All that should be output is the block of lines below from the line with "36: (564, 274)" to the line with "58: (552, 318)", both included, exactly as written.

RECORDED INFORMATION below:

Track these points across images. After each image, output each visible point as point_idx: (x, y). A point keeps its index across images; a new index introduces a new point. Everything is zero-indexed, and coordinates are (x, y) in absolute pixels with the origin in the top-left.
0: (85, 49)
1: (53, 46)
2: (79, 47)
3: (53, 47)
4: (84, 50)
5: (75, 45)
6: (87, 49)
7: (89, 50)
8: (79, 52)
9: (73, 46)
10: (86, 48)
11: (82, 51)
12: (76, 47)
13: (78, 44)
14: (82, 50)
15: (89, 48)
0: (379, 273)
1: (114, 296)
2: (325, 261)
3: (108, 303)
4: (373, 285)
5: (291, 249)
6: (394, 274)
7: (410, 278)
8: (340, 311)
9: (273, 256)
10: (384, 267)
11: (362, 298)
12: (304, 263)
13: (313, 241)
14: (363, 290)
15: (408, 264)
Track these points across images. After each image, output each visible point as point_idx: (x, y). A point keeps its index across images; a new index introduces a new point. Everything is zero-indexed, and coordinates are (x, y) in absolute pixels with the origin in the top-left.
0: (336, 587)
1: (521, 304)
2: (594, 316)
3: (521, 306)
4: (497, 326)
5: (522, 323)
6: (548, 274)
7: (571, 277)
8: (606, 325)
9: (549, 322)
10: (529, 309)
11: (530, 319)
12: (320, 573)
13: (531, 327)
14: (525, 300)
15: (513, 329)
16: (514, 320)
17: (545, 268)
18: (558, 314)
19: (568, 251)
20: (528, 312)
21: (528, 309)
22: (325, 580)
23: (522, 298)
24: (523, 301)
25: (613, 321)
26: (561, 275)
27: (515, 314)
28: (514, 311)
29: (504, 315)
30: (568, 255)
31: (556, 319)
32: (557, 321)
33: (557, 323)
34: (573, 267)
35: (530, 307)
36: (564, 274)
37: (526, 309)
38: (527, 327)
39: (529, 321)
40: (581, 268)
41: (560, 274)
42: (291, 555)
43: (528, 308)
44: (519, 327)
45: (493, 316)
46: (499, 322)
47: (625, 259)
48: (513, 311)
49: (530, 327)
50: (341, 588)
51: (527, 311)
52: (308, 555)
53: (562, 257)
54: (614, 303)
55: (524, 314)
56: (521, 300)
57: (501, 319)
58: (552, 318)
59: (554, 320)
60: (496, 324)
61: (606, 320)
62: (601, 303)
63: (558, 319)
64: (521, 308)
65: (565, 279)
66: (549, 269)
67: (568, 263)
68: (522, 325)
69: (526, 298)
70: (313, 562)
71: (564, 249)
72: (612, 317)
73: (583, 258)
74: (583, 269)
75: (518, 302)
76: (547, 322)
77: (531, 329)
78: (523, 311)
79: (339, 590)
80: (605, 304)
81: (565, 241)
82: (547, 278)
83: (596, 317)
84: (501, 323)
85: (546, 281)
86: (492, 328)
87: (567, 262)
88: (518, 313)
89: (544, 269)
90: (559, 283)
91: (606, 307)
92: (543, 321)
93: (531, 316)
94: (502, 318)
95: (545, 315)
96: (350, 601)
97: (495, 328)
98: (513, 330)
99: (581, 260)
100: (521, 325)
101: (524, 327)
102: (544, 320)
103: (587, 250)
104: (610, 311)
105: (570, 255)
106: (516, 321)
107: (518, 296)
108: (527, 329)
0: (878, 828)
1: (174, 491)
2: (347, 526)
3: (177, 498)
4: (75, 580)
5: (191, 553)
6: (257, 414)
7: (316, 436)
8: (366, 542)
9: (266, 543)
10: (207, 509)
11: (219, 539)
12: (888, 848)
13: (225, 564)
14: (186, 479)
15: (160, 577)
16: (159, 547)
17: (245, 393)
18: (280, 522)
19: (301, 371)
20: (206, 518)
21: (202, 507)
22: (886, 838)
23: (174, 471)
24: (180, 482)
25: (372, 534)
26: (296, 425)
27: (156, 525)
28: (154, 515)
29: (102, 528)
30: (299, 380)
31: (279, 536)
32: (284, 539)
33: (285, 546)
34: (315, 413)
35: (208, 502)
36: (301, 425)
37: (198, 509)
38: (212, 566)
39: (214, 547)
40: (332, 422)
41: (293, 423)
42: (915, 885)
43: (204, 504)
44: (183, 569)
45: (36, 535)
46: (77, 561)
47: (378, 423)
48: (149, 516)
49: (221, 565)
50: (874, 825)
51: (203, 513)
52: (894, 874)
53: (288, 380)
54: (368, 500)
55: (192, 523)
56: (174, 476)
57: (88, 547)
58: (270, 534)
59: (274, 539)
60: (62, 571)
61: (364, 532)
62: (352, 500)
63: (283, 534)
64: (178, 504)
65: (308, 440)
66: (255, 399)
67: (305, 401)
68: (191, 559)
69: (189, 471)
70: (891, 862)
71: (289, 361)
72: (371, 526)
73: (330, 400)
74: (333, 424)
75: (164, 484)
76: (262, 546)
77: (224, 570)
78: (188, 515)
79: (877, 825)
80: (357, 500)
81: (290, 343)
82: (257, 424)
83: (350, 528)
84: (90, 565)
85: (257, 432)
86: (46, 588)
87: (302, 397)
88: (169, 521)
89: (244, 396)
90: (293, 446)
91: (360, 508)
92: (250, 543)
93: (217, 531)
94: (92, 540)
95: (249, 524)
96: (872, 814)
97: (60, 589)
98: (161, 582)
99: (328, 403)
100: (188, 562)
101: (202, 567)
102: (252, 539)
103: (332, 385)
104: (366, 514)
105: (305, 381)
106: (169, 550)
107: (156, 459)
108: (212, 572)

End of RECORDED INFORMATION.

EXERCISE OUTPUT:
36: (564, 274)
37: (526, 309)
38: (527, 327)
39: (529, 321)
40: (581, 268)
41: (560, 274)
42: (291, 555)
43: (528, 308)
44: (519, 327)
45: (493, 316)
46: (499, 322)
47: (625, 259)
48: (513, 311)
49: (530, 327)
50: (341, 588)
51: (527, 311)
52: (308, 555)
53: (562, 257)
54: (614, 303)
55: (524, 314)
56: (521, 300)
57: (501, 319)
58: (552, 318)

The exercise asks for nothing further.